With the images removed, write out each record exactly as given.

* Supplied information *

== == ==

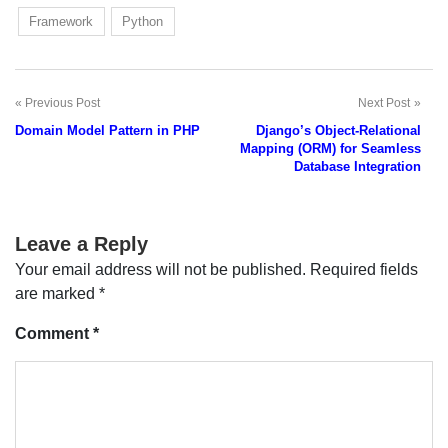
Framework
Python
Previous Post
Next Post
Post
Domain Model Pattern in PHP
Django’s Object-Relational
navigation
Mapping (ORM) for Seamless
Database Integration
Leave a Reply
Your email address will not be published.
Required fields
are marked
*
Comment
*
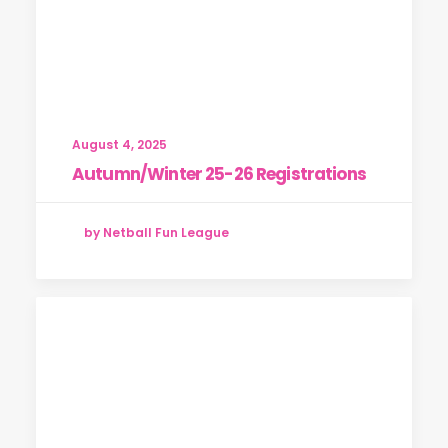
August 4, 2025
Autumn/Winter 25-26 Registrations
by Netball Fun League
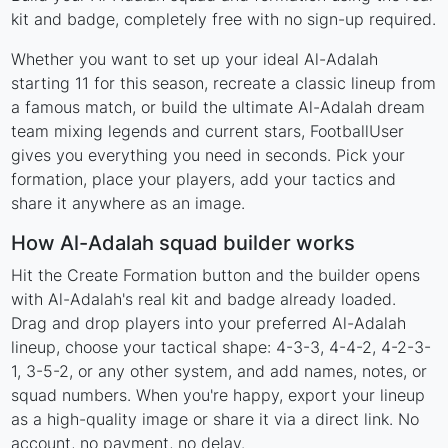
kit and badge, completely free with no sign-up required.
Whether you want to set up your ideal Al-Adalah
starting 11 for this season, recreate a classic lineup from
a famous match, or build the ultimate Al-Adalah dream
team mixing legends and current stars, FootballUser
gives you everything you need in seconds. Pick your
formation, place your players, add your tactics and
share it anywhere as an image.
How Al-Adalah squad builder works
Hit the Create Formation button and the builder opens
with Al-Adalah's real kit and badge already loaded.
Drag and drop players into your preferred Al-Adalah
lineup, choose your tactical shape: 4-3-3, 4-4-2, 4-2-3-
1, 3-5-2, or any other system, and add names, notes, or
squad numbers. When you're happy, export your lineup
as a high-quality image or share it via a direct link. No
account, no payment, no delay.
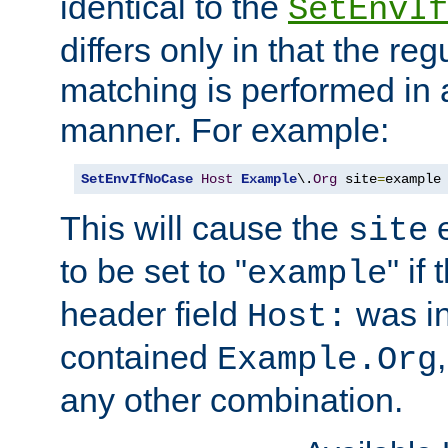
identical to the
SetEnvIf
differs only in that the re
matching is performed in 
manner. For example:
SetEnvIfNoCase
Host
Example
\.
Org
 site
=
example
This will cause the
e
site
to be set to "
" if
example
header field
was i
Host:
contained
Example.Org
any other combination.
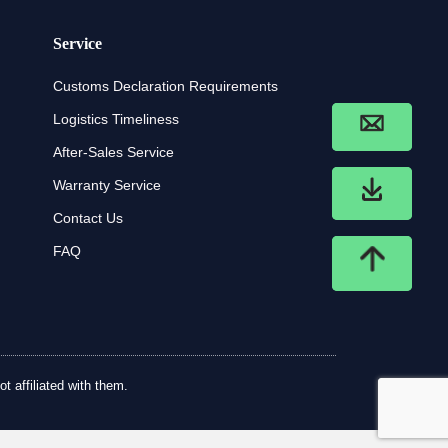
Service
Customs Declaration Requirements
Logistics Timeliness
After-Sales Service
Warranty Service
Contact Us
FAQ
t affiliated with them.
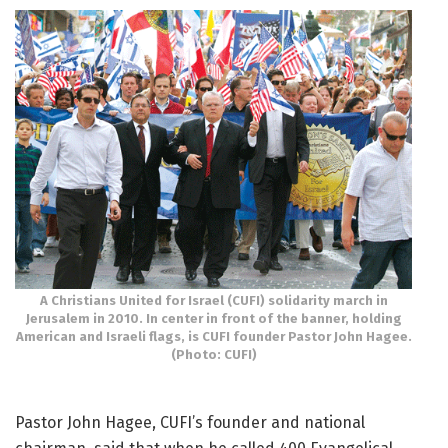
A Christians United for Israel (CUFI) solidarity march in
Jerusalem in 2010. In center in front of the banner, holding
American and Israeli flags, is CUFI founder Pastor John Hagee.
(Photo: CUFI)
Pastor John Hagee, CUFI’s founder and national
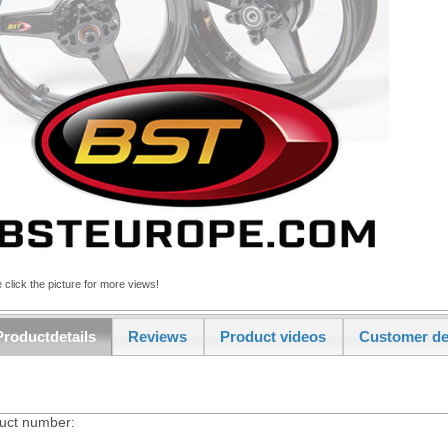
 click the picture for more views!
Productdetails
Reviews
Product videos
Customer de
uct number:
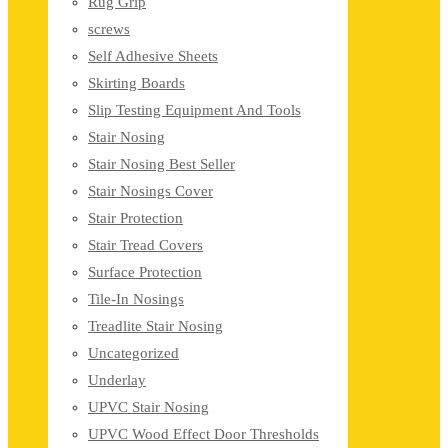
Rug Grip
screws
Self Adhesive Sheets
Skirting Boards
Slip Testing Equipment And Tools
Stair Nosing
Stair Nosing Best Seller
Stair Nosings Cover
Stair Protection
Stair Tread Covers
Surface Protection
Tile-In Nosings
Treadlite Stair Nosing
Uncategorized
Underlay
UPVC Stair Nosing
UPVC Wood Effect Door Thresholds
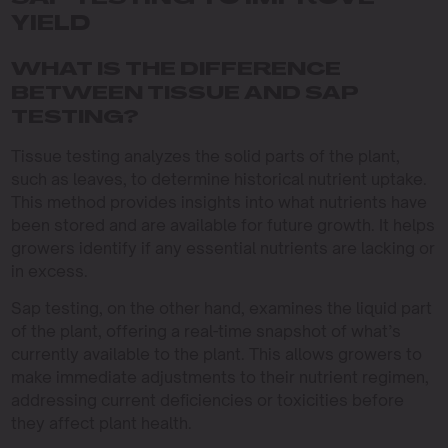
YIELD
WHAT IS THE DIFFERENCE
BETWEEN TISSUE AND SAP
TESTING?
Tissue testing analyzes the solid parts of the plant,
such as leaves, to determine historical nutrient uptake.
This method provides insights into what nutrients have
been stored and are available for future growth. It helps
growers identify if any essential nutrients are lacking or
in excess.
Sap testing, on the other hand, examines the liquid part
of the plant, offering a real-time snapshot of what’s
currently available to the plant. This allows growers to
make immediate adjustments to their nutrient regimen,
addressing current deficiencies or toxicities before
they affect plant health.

== == ==

* The completed task *
Framework
Python
Previous Post
Next Post
Post
Domain Model Pattern in PHP
Django’s Object-Relational
navigation
Mapping (ORM) for Seamless
Database Integration
Leave a Reply
Your email address will not be published.
Required fields
are marked
*
Comment
*
August 4, 2025
Autumn/Winter 25-26 Registrations
by Netball Fun League
kit and badge, completely free with no sign-up required.
Whether you want to set up your ideal Al-Adalah
starting 11 for this season, recreate a classic lineup from
a famous match, or build the ultimate Al-Adalah dream
team mixing legends and current stars, FootballUser
gives you everything you need in seconds. Pick your
formation, place your players, add your tactics and
share it anywhere as an image.
How Al-Adalah squad builder works
Hit the Create Formation button and the builder opens
with Al-Adalah's real kit and badge already loaded.
Drag and drop players into your preferred Al-Adalah
lineup, choose your tactical shape: 4-3-3, 4-4-2, 4-2-3-
1, 3-5-2, or any other system, and add names, notes, or
squad numbers. When you're happy, export your lineup
as a high-quality image or share it via a direct link. No
account, no payment, no delay.
identical to the
SetEnvIf
differs only in that the re
matching is performed in 
manner. For example:
SetEnvIfNoCase
Host
Example
\.
Org
 site
=
example
This will cause the
e
site
to be set to "
" if
example
header field
was i
Host:
contained
Example.Org
any other combination.
Service
Customs Declaration Requirements
Logistics Timeliness
After-Sales Service
Warranty Service
Contact Us
FAQ
t affiliated with them.
A Christians United for Israel (CUFI) solidarity march in
Jerusalem in 2010. In center in front of the banner, holding
American and Israeli flags, is CUFI founder Pastor John Hagee.
(Photo: CUFI)
Pastor John Hagee, CUFI’s founder and national
 click the picture for more views!
Productdetails
Reviews
Product videos
Customer de
uct number:
Rug Grip
screws
Self Adhesive Sheets
Skirting Boards
Slip Testing Equipment And Tools
Stair Nosing
Stair Nosing Best Seller
Stair Nosings Cover
Stair Protection
Stair Tread Covers
Surface Protection
Tile-In Nosings
Treadlite Stair Nosing
Uncategorized
Underlay
UPVC Stair Nosing
UPVC Wood Effect Door Thresholds
YIELD
WHAT IS THE DIFFERENCE
BETWEEN TISSUE AND SAP
TESTING?
Tissue testing analyzes the solid parts of the plant,
such as leaves, to determine historical nutrient uptake.
This method provides insights into what nutrients have
been stored and are available for future growth. It helps
growers identify if any essential nutrients are lacking or
in excess.
Sap testing, on the other hand, examines the liquid part
of the plant, offering a real-time snapshot of what’s
currently available to the plant. This allows growers to
make immediate adjustments to their nutrient regimen,
addressing current deficiencies or toxicities before
they affect plant health.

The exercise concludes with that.